**RECORD SET**
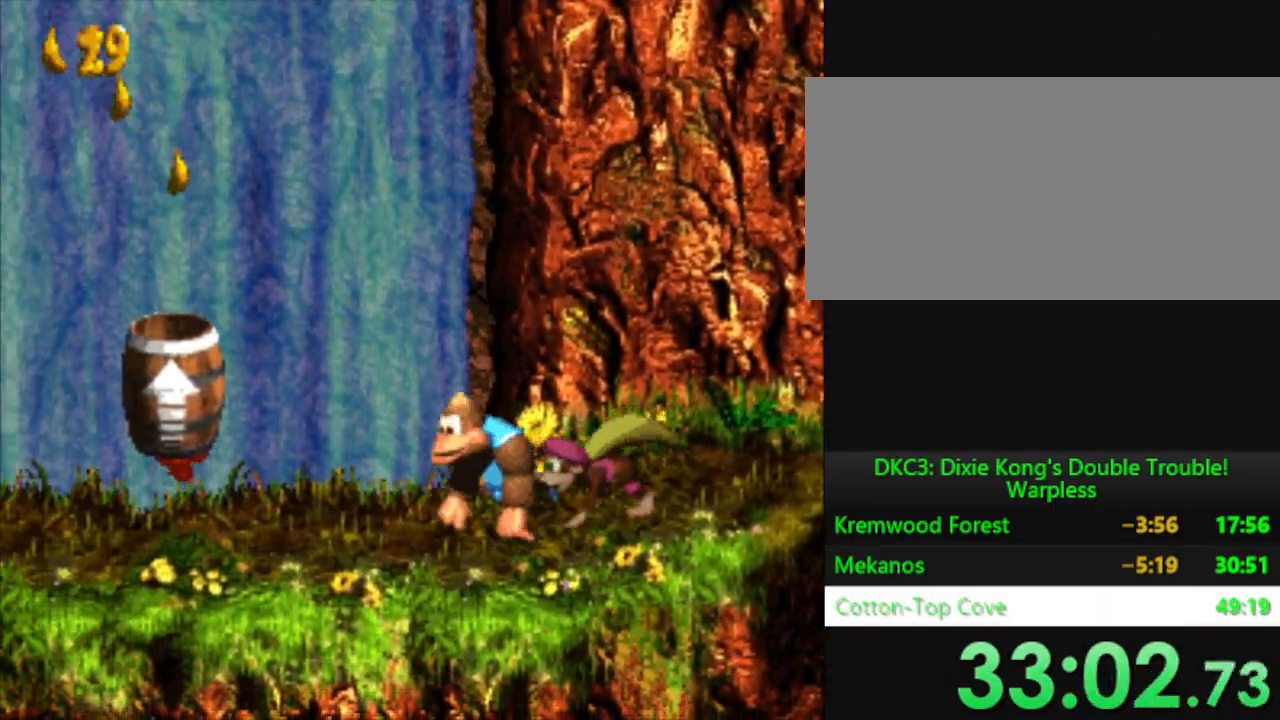
{"buttons": ["Y"], "events": [[100, "B", "down"], [234, "B", "up"], [401, "DPAD_LEFT", "up"]]}
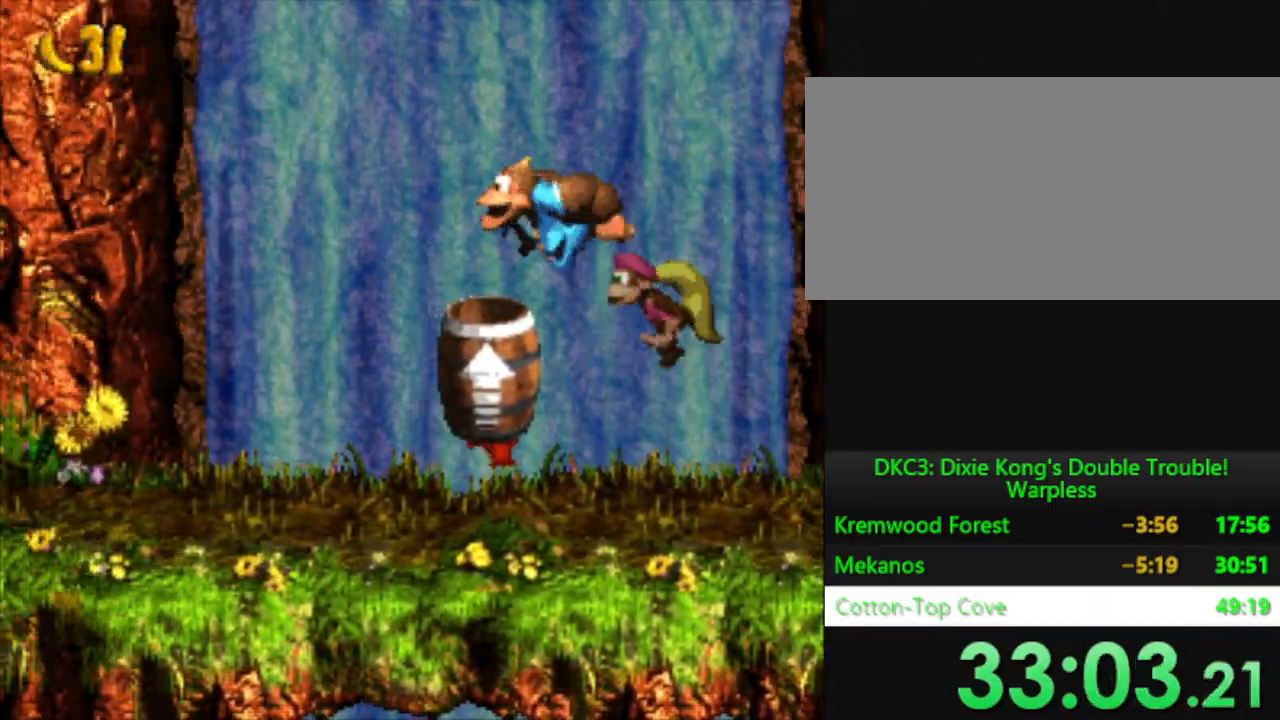
{"buttons": ["Y", "DPAD_RIGHT"], "events": [[100, "DPAD_RIGHT", "down"]]}
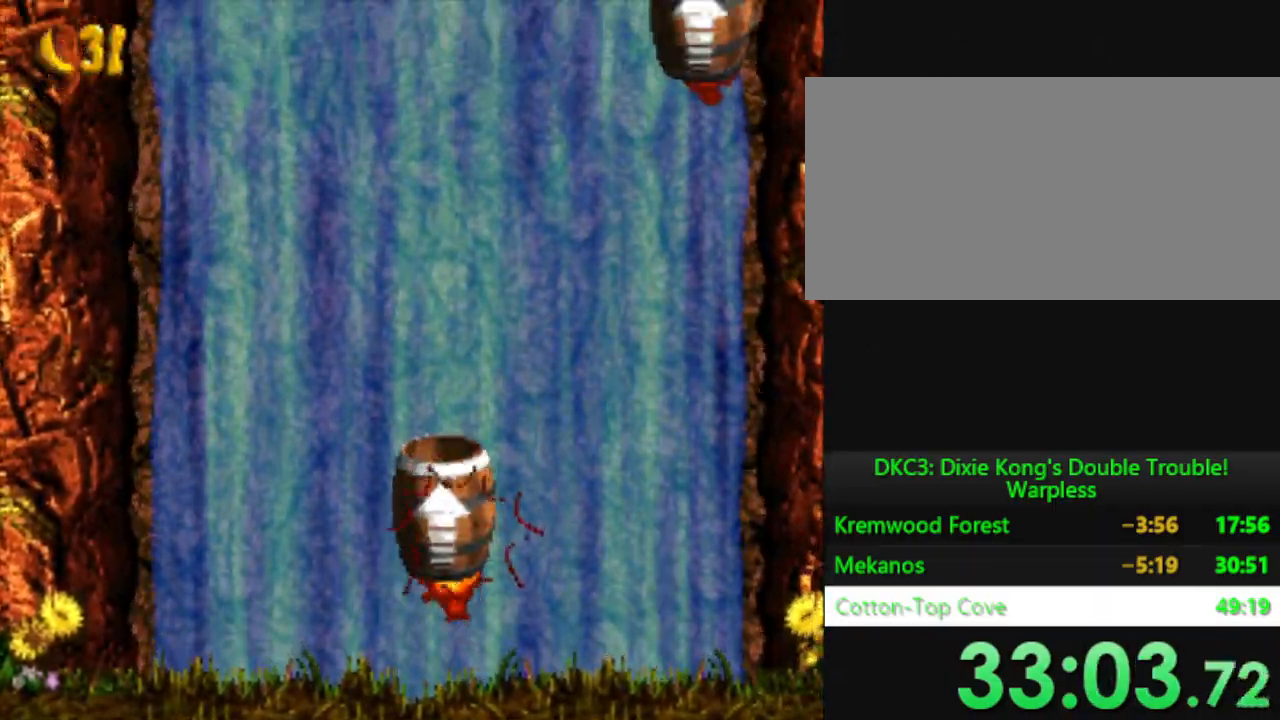
{"buttons": ["Y", "DPAD_RIGHT"], "events": []}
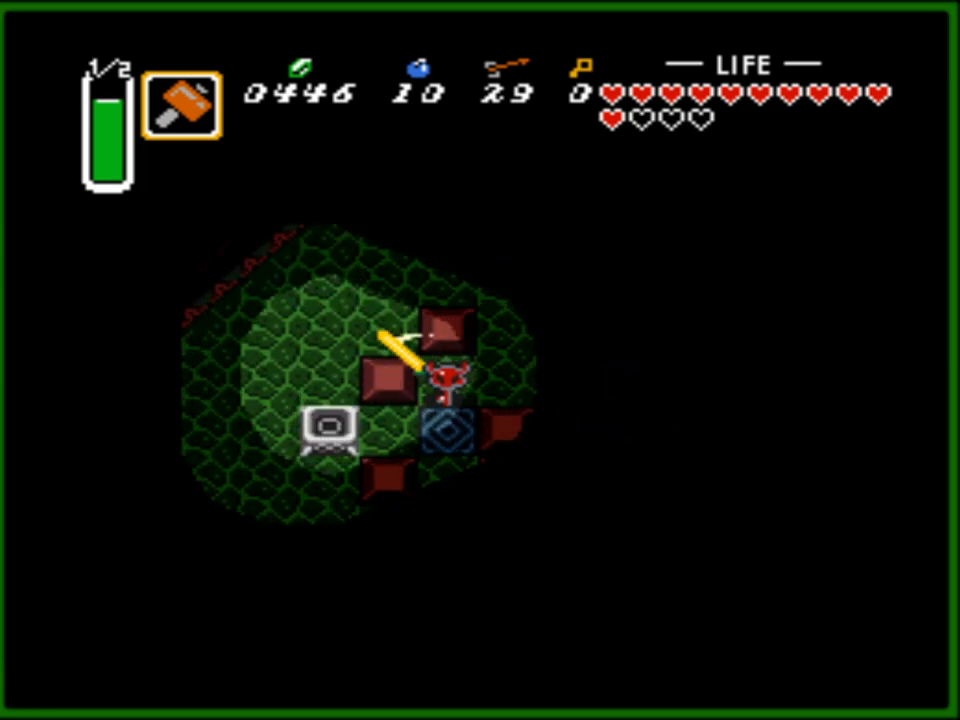
Gameplay with a controller (Nintendo layout); each line is a JSON object with the inputs held at the frame after it. "events" lists button and stick changes between this image and that frame as [ms after this image, input, new state], when the widget could be followed in between. Not read: L3 R3.
{"buttons": [], "events": [[50, "B", "down"], [133, "B", "up"], [200, "B", "down"], [283, "B", "up"], [333, "B", "down"], [433, "B", "up"]]}
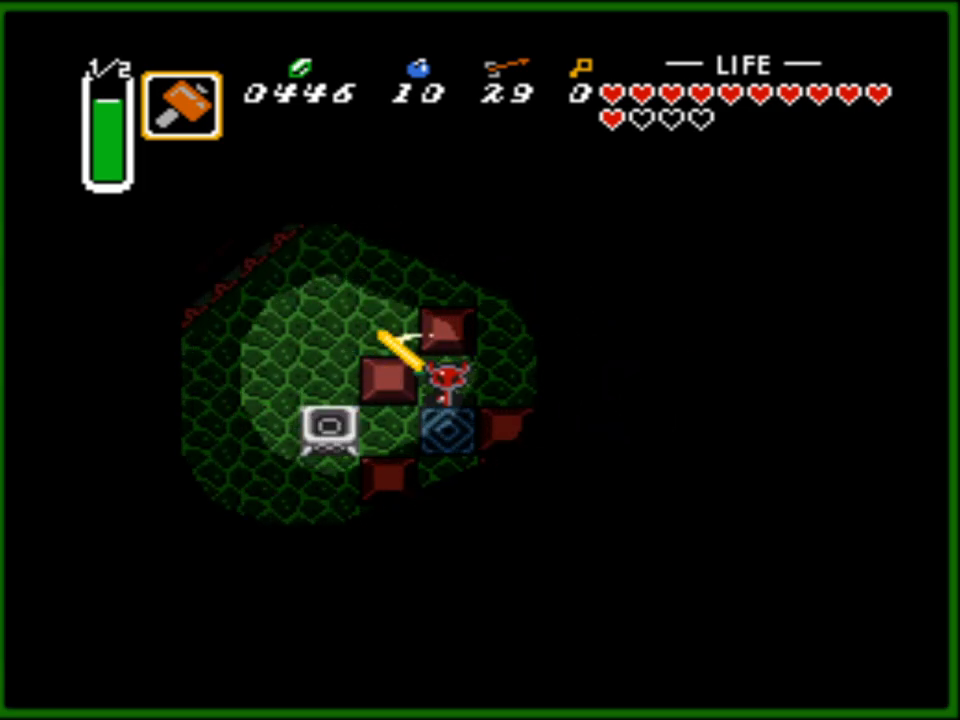
{"buttons": [], "events": [[17, "B", "down"], [83, "B", "up"], [167, "B", "down"], [233, "B", "up"], [283, "B", "down"], [367, "B", "up"], [433, "B", "down"], [500, "B", "up"]]}
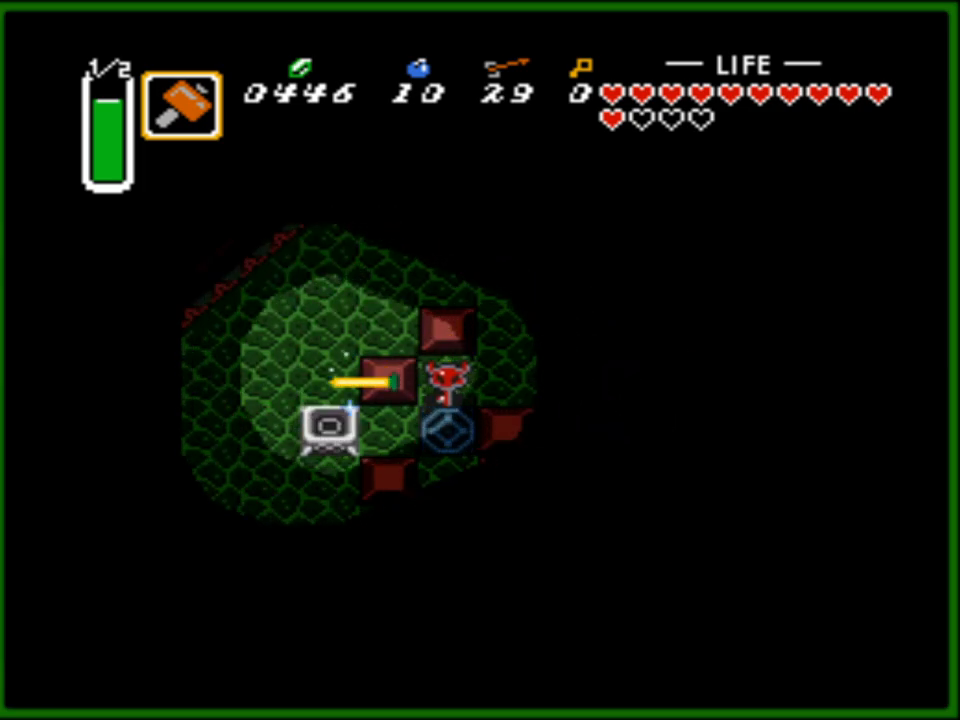
{"buttons": ["B"], "events": [[33, "B", "down"], [117, "B", "up"], [183, "B", "down"], [283, "B", "up"], [317, "B", "down"], [400, "B", "up"], [450, "B", "down"]]}
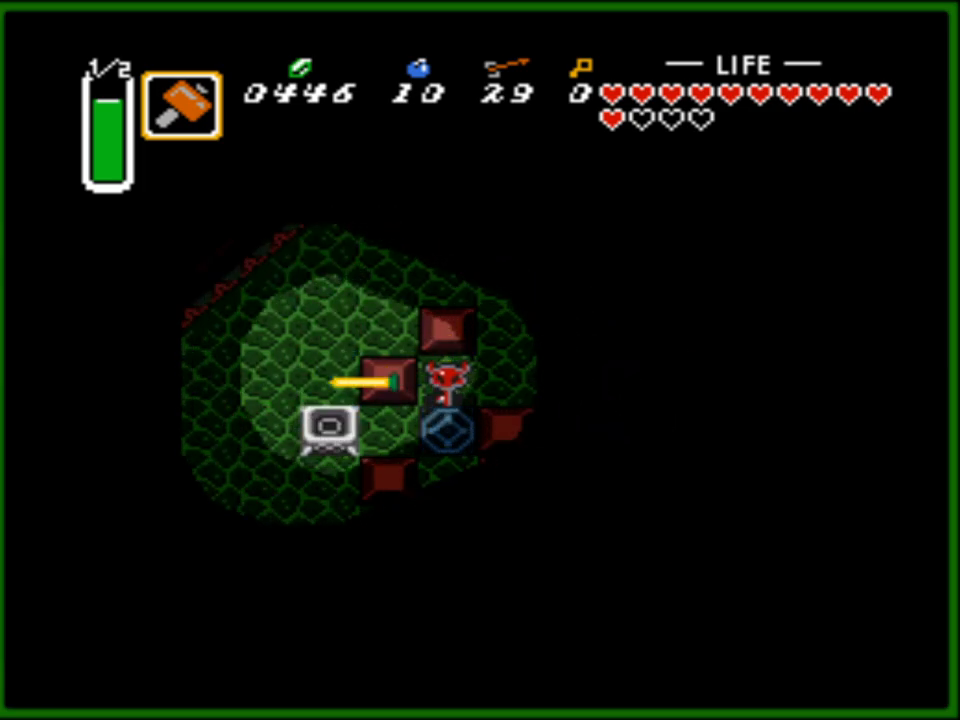
{"buttons": [], "events": [[50, "B", "up"], [83, "B", "down"], [150, "B", "up"], [233, "B", "down"], [317, "B", "up"], [383, "B", "down"], [483, "B", "up"]]}
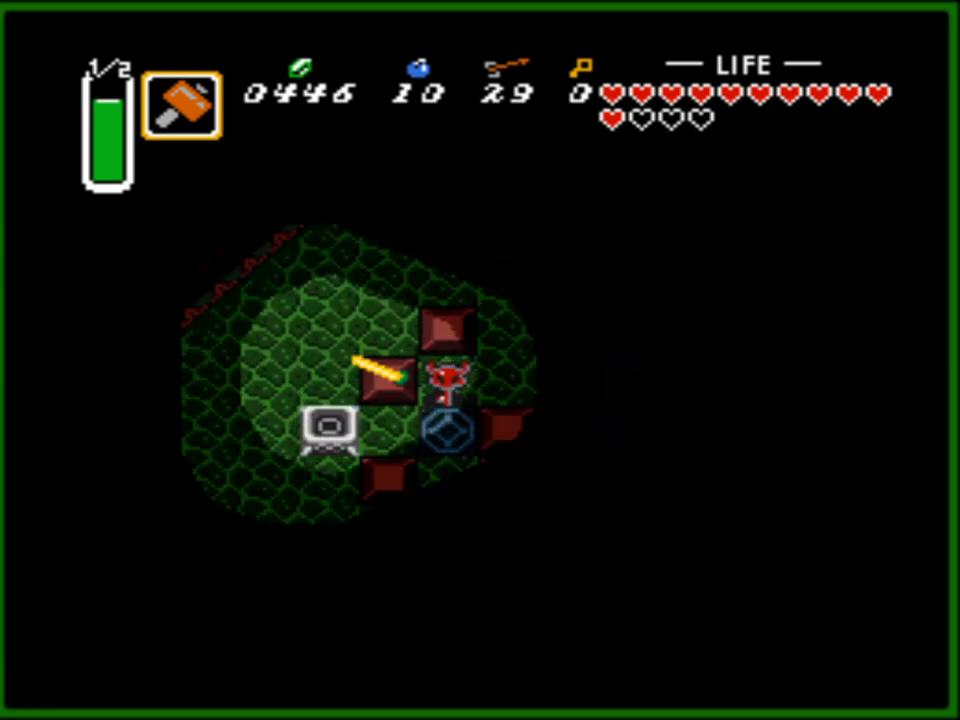
{"buttons": ["B"], "events": [[33, "B", "down"], [100, "B", "up"], [167, "B", "down"], [233, "B", "up"], [300, "B", "down"], [367, "B", "up"], [450, "B", "down"]]}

**EXERCISE DIRECTIONS**
Determine how many lines of the entries contain the string "down", and reply with nothing but the number.

**SOLUTION TO THE PROBLEM**
7